§ THE TASK: Copy every entry exactly.

§ PROVIDED DATA:

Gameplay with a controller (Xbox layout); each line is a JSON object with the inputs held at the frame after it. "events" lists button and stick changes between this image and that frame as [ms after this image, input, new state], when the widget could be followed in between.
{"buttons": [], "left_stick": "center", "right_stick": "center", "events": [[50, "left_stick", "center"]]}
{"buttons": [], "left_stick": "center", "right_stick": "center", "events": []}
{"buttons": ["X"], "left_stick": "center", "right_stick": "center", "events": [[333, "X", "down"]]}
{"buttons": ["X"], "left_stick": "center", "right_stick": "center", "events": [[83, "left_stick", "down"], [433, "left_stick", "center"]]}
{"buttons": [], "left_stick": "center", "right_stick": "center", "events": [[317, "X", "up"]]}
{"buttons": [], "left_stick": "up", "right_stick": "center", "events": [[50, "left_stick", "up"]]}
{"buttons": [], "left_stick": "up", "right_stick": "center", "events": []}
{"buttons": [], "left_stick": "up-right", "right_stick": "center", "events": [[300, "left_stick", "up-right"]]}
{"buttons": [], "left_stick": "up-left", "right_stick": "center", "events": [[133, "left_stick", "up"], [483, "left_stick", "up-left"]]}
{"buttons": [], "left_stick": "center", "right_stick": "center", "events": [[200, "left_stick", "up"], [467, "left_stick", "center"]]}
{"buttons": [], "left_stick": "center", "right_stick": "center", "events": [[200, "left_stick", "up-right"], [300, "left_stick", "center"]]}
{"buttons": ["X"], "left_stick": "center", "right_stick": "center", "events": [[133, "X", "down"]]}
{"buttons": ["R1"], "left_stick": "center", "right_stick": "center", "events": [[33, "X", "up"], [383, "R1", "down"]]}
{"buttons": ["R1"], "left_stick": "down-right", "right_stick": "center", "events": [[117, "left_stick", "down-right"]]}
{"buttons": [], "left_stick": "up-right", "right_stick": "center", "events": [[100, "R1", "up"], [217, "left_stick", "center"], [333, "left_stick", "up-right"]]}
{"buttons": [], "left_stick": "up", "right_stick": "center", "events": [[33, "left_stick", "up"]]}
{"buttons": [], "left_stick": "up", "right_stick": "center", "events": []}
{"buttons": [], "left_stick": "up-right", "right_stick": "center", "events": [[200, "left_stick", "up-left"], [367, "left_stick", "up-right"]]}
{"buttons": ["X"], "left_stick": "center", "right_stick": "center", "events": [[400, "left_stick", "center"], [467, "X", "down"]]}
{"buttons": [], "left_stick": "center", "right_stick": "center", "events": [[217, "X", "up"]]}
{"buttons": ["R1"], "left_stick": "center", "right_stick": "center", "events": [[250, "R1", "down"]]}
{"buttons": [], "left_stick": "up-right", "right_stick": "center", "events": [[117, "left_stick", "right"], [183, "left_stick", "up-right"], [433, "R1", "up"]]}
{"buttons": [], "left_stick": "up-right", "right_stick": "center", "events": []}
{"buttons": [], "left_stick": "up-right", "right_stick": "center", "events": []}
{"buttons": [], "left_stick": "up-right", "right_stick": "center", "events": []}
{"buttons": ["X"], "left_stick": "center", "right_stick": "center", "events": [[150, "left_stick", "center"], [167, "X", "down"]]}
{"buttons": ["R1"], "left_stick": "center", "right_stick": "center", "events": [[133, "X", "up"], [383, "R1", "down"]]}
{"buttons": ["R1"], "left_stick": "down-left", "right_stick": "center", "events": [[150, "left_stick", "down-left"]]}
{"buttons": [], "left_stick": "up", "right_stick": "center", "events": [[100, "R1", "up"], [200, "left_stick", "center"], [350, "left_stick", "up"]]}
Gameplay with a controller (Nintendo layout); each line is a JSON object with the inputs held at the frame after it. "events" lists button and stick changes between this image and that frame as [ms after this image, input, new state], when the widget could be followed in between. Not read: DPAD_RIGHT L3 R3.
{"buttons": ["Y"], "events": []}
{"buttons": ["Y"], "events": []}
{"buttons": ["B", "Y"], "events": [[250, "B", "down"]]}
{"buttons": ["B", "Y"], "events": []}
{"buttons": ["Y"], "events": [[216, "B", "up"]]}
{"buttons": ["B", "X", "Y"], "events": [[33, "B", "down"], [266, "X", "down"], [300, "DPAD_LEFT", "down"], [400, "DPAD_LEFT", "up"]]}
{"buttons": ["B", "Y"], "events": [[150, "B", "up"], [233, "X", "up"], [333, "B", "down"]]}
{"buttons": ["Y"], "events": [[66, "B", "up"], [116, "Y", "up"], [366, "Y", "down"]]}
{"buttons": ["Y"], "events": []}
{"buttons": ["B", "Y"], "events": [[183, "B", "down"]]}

§ EXERCISE ANSWER:
Gameplay with a controller (Xbox layout); each line is a JSON object with the inputs held at the frame after it. "events" lists button and stick changes between this image and that frame as [ms after this image, input, new state], when the widget could be followed in between.
{"buttons": [], "left_stick": "center", "right_stick": "center", "events": [[50, "left_stick", "center"]]}
{"buttons": [], "left_stick": "center", "right_stick": "center", "events": []}
{"buttons": ["X"], "left_stick": "center", "right_stick": "center", "events": [[333, "X", "down"]]}
{"buttons": ["X"], "left_stick": "center", "right_stick": "center", "events": [[83, "left_stick", "down"], [433, "left_stick", "center"]]}
{"buttons": [], "left_stick": "center", "right_stick": "center", "events": [[317, "X", "up"]]}
{"buttons": [], "left_stick": "up", "right_stick": "center", "events": [[50, "left_stick", "up"]]}
{"buttons": [], "left_stick": "up", "right_stick": "center", "events": []}
{"buttons": [], "left_stick": "up-right", "right_stick": "center", "events": [[300, "left_stick", "up-right"]]}
{"buttons": [], "left_stick": "up-left", "right_stick": "center", "events": [[133, "left_stick", "up"], [483, "left_stick", "up-left"]]}
{"buttons": [], "left_stick": "center", "right_stick": "center", "events": [[200, "left_stick", "up"], [467, "left_stick", "center"]]}
{"buttons": [], "left_stick": "center", "right_stick": "center", "events": [[200, "left_stick", "up-right"], [300, "left_stick", "center"]]}
{"buttons": ["X"], "left_stick": "center", "right_stick": "center", "events": [[133, "X", "down"]]}
{"buttons": ["R1"], "left_stick": "center", "right_stick": "center", "events": [[33, "X", "up"], [383, "R1", "down"]]}
{"buttons": ["R1"], "left_stick": "down-right", "right_stick": "center", "events": [[117, "left_stick", "down-right"]]}
{"buttons": [], "left_stick": "up-right", "right_stick": "center", "events": [[100, "R1", "up"], [217, "left_stick", "center"], [333, "left_stick", "up-right"]]}
{"buttons": [], "left_stick": "up", "right_stick": "center", "events": [[33, "left_stick", "up"]]}
{"buttons": [], "left_stick": "up", "right_stick": "center", "events": []}
{"buttons": [], "left_stick": "up-right", "right_stick": "center", "events": [[200, "left_stick", "up-left"], [367, "left_stick", "up-right"]]}
{"buttons": ["X"], "left_stick": "center", "right_stick": "center", "events": [[400, "left_stick", "center"], [467, "X", "down"]]}
{"buttons": [], "left_stick": "center", "right_stick": "center", "events": [[217, "X", "up"]]}
{"buttons": ["R1"], "left_stick": "center", "right_stick": "center", "events": [[250, "R1", "down"]]}
{"buttons": [], "left_stick": "up-right", "right_stick": "center", "events": [[117, "left_stick", "right"], [183, "left_stick", "up-right"], [433, "R1", "up"]]}
{"buttons": [], "left_stick": "up-right", "right_stick": "center", "events": []}
{"buttons": [], "left_stick": "up-right", "right_stick": "center", "events": []}
{"buttons": [], "left_stick": "up-right", "right_stick": "center", "events": []}
{"buttons": ["X"], "left_stick": "center", "right_stick": "center", "events": [[150, "left_stick", "center"], [167, "X", "down"]]}
{"buttons": ["R1"], "left_stick": "center", "right_stick": "center", "events": [[133, "X", "up"], [383, "R1", "down"]]}
{"buttons": ["R1"], "left_stick": "down-left", "right_stick": "center", "events": [[150, "left_stick", "down-left"]]}
{"buttons": [], "left_stick": "up", "right_stick": "center", "events": [[100, "R1", "up"], [200, "left_stick", "center"], [350, "left_stick", "up"]]}
Gameplay with a controller (Nintendo layout); each line is a JSON object with the inputs held at the frame after it. "events" lists button and stick changes between this image and that frame as [ms after this image, input, new state], when the widget could be followed in between. Not read: DPAD_RIGHT L3 R3.
{"buttons": ["Y"], "events": []}
{"buttons": ["Y"], "events": []}
{"buttons": ["B", "Y"], "events": [[250, "B", "down"]]}
{"buttons": ["B", "Y"], "events": []}
{"buttons": ["Y"], "events": [[216, "B", "up"]]}
{"buttons": ["B", "X", "Y"], "events": [[33, "B", "down"], [266, "X", "down"], [300, "DPAD_LEFT", "down"], [400, "DPAD_LEFT", "up"]]}
{"buttons": ["B", "Y"], "events": [[150, "B", "up"], [233, "X", "up"], [333, "B", "down"]]}
{"buttons": ["Y"], "events": [[66, "B", "up"], [116, "Y", "up"], [366, "Y", "down"]]}
{"buttons": ["Y"], "events": []}
{"buttons": ["B", "Y"], "events": [[183, "B", "down"]]}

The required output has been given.